┌────────
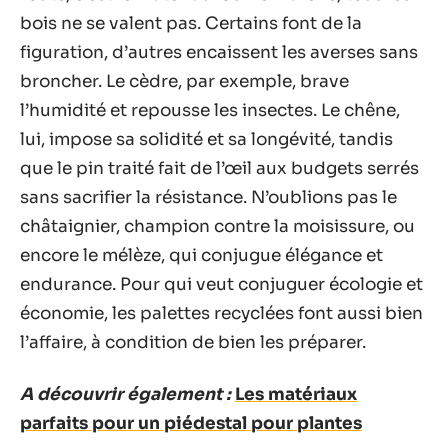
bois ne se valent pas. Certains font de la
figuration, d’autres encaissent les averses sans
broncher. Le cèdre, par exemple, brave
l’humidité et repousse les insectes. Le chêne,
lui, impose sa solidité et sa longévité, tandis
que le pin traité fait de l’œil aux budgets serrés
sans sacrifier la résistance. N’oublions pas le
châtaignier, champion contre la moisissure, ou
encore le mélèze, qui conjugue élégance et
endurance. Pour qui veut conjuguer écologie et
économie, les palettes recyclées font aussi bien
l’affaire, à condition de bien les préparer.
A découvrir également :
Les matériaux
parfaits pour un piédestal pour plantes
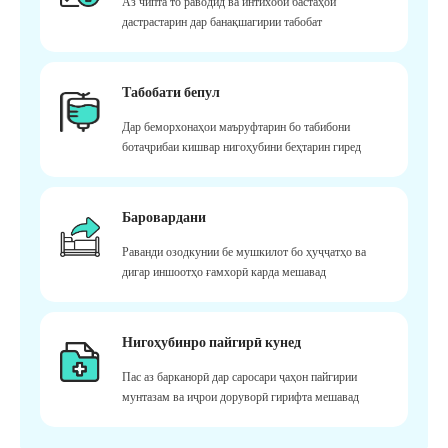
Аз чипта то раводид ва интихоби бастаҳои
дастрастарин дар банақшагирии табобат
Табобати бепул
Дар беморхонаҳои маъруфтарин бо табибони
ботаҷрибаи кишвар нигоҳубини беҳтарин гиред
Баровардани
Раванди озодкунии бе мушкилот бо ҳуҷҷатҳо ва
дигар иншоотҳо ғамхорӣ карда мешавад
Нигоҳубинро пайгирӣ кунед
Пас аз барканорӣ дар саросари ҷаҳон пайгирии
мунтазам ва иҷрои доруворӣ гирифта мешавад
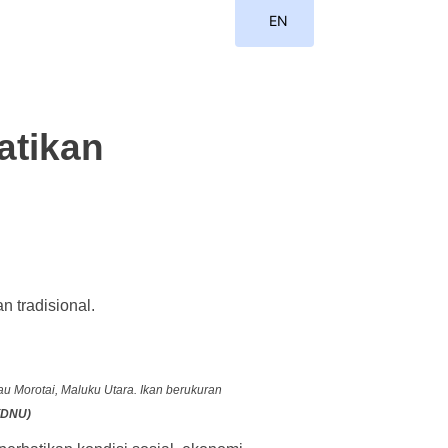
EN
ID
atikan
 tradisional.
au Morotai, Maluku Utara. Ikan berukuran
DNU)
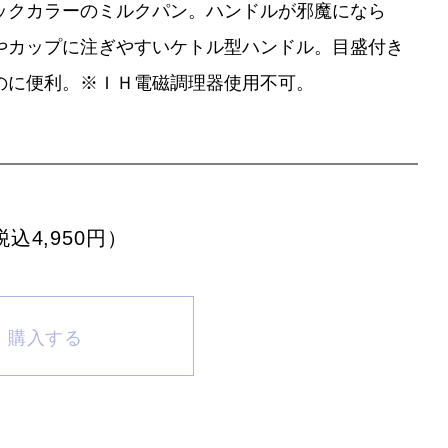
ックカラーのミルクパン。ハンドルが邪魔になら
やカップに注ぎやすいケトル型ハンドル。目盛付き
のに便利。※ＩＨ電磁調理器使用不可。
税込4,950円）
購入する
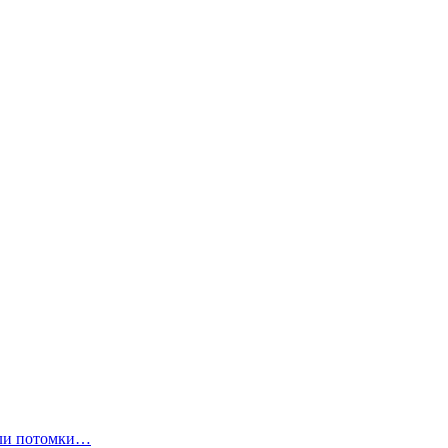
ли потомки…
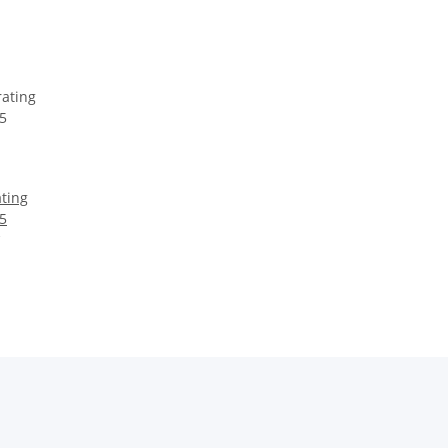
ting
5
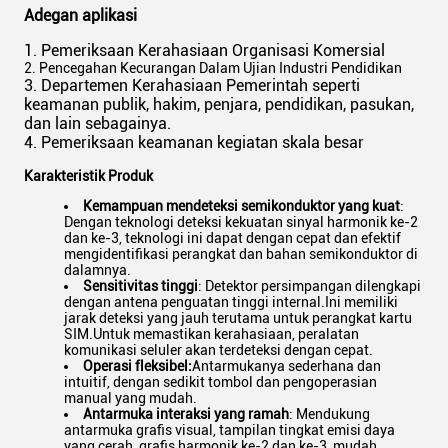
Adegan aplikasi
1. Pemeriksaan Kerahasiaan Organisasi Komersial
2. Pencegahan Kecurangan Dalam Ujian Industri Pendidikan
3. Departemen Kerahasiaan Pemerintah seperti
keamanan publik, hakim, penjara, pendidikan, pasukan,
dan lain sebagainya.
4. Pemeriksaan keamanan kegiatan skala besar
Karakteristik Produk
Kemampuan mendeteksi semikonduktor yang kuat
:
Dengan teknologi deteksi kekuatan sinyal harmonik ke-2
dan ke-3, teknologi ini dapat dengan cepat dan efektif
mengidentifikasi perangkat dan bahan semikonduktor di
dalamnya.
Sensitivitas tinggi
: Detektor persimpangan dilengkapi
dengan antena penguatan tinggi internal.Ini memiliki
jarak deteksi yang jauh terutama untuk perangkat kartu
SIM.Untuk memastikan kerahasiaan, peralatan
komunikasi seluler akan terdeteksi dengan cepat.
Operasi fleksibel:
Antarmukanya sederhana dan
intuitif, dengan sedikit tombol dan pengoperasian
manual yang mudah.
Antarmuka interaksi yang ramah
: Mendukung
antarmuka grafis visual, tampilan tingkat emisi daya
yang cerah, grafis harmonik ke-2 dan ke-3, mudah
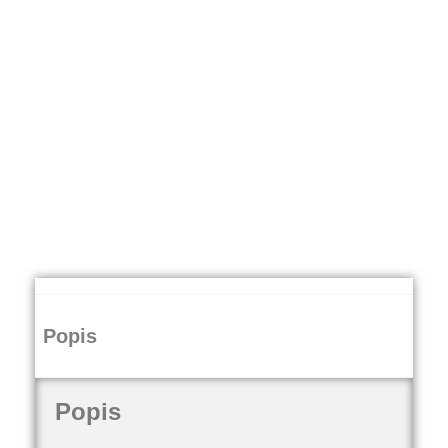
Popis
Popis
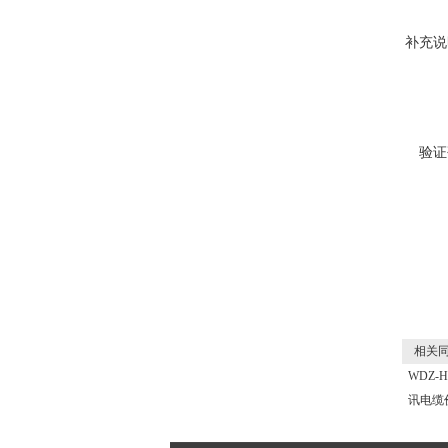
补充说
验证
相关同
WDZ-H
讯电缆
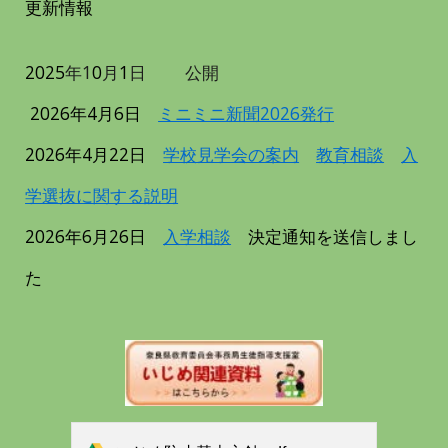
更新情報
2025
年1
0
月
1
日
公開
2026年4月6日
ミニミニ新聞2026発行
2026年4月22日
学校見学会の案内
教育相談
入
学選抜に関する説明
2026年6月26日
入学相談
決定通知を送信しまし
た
└────────
## [TRY IT]
Which lines in the material above contain the word "yang"? Pull out each of them.

## [TASK OUTPUT]
Kemampuan mendeteksi semikonduktor yang kuat
jarak deteksi yang jauh terutama untuk perangkat kartu
manual yang mudah.
Antarmuka interaksi yang ramah
yang cerah, grafis harmonik ke-2 dan ke-3, mudah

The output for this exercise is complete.